• **TASK ITEM**
Pictures are to be dropped from the copy. Retype the listing exactly.

• **MATERIAL PROVIDED**
★ ★ ★ ★ ★
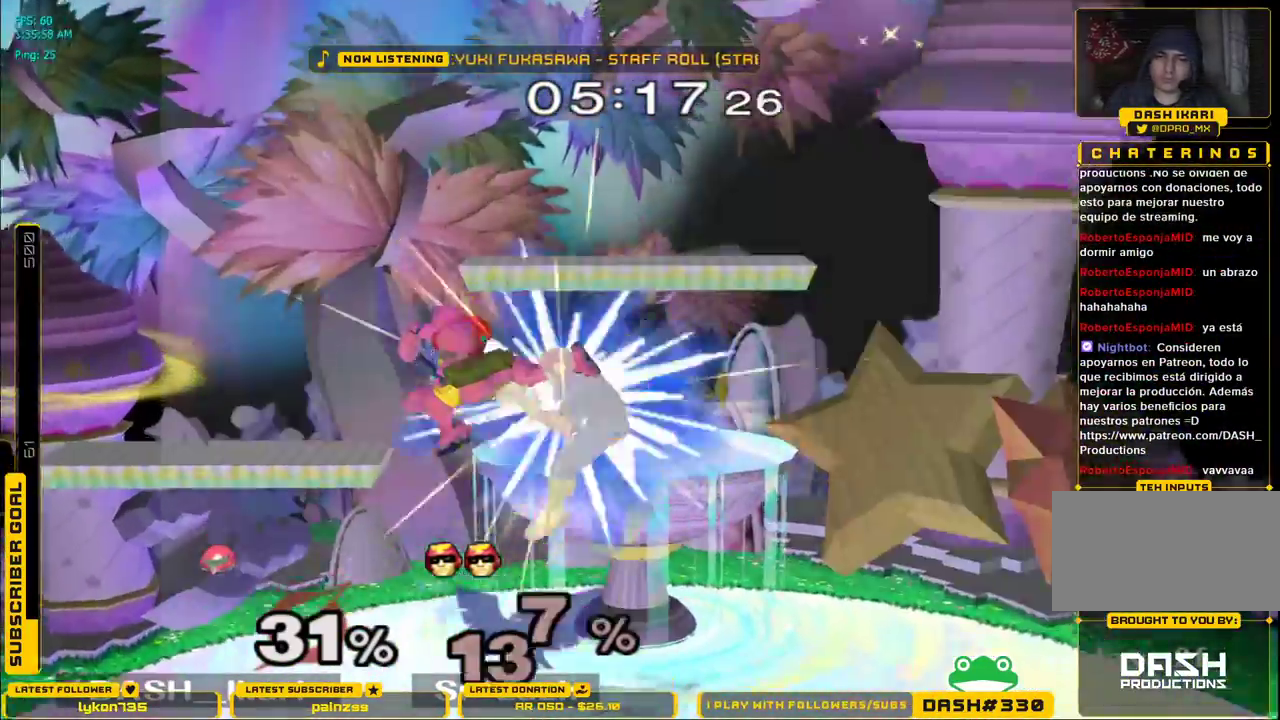
{"buttons": [], "left_stick": "right", "right_stick": "center", "events": [[200, "left_stick", "down"], [233, "L1", "down"], [250, "A", "up"], [333, "L1", "up"], [333, "left_stick", "center"], [433, "left_stick", "right"]]}
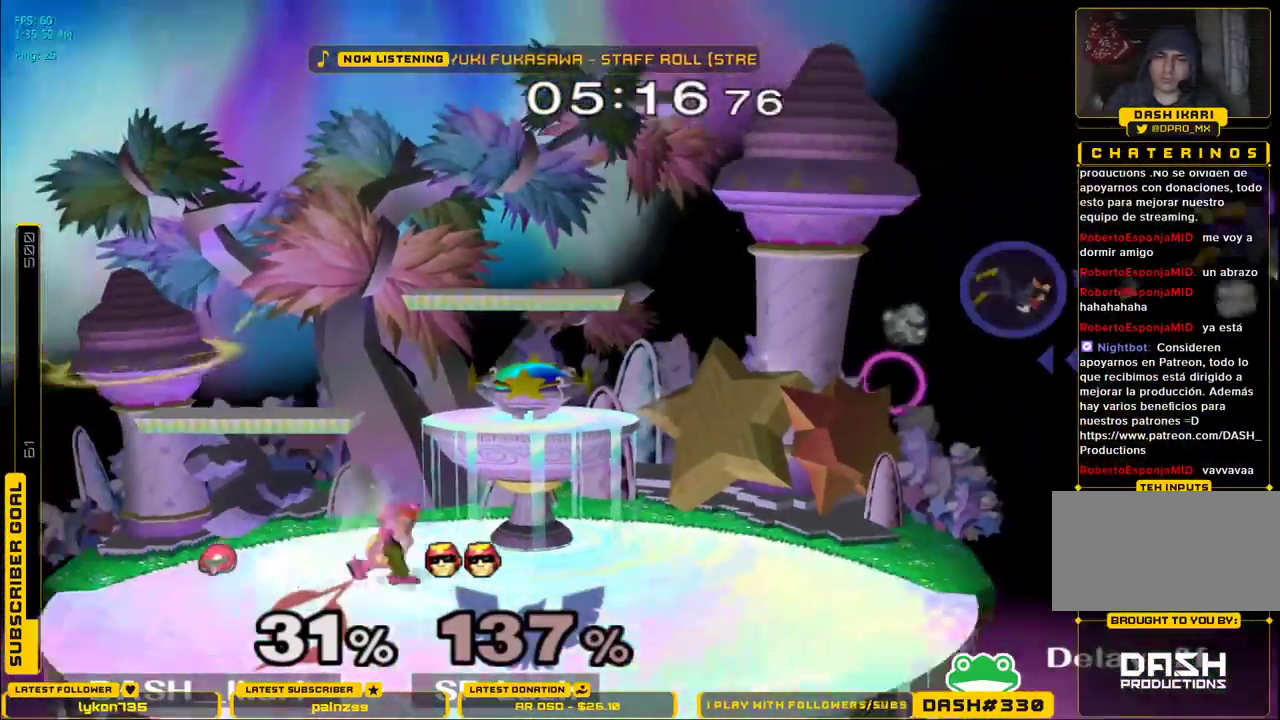
{"buttons": ["L1"], "left_stick": "down-right", "right_stick": "center", "events": [[117, "X", "down"], [150, "X", "up"], [150, "left_stick", "down-right"], [167, "L1", "down"], [267, "L1", "up"], [367, "X", "down"], [383, "X", "up"], [433, "L1", "down"]]}
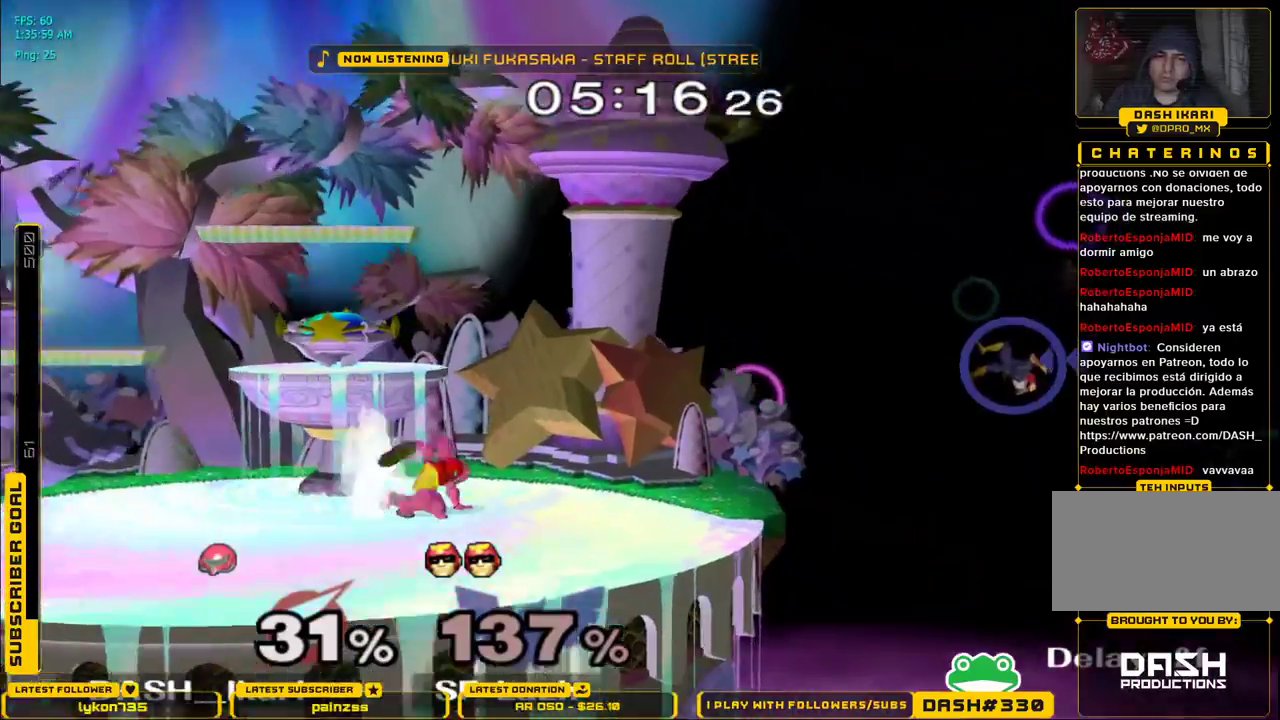
{"buttons": [], "left_stick": "center", "right_stick": "center"}
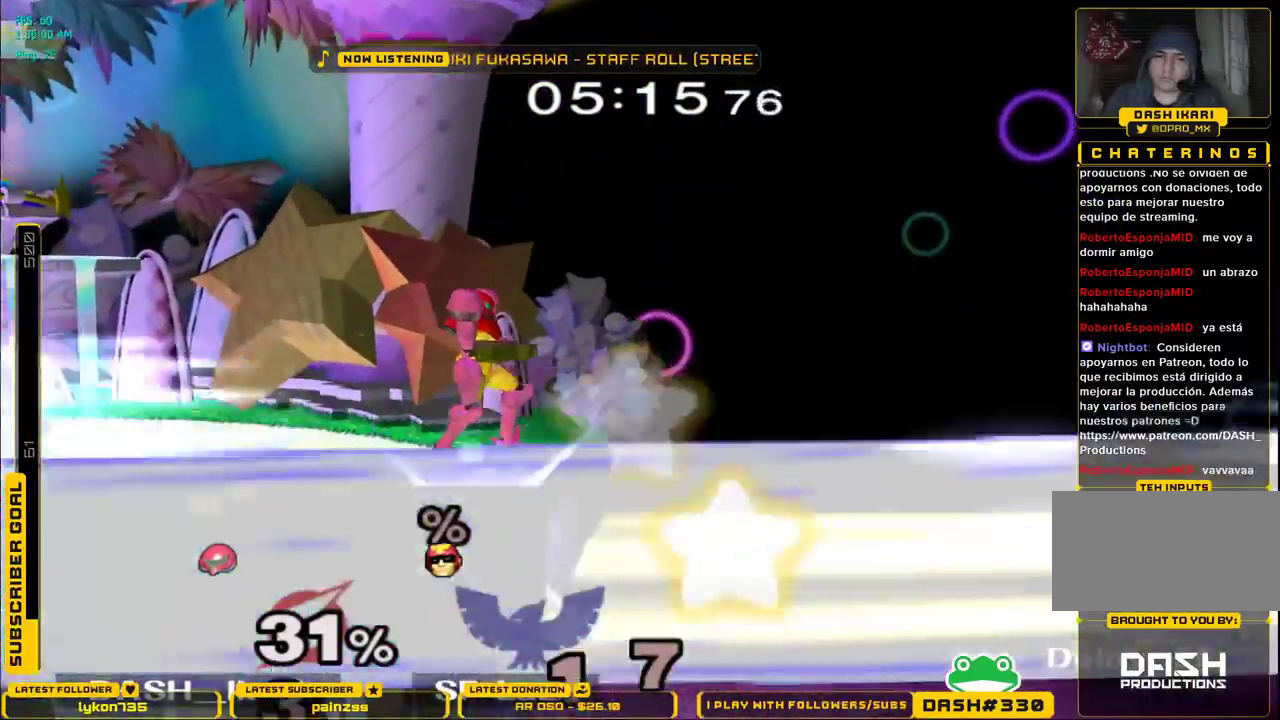
{"buttons": [], "left_stick": "center", "right_stick": "center", "events": [[67, "B", "down"], [200, "B", "up"]]}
★ ★ ★ ★ ★
• **ANSWER TO THIS PROBLEM**
{"buttons": [], "left_stick": "right", "right_stick": "center", "events": [[200, "left_stick", "down"], [233, "L1", "down"], [250, "A", "up"], [333, "L1", "up"], [333, "left_stick", "center"], [433, "left_stick", "right"]]}
{"buttons": ["L1"], "left_stick": "down-right", "right_stick": "center", "events": [[117, "X", "down"], [150, "X", "up"], [150, "left_stick", "down-right"], [167, "L1", "down"], [267, "L1", "up"], [367, "X", "down"], [383, "X", "up"], [433, "L1", "down"]]}
{"buttons": [], "left_stick": "center", "right_stick": "center"}
{"buttons": [], "left_stick": "center", "right_stick": "center", "events": [[67, "B", "down"], [200, "B", "up"]]}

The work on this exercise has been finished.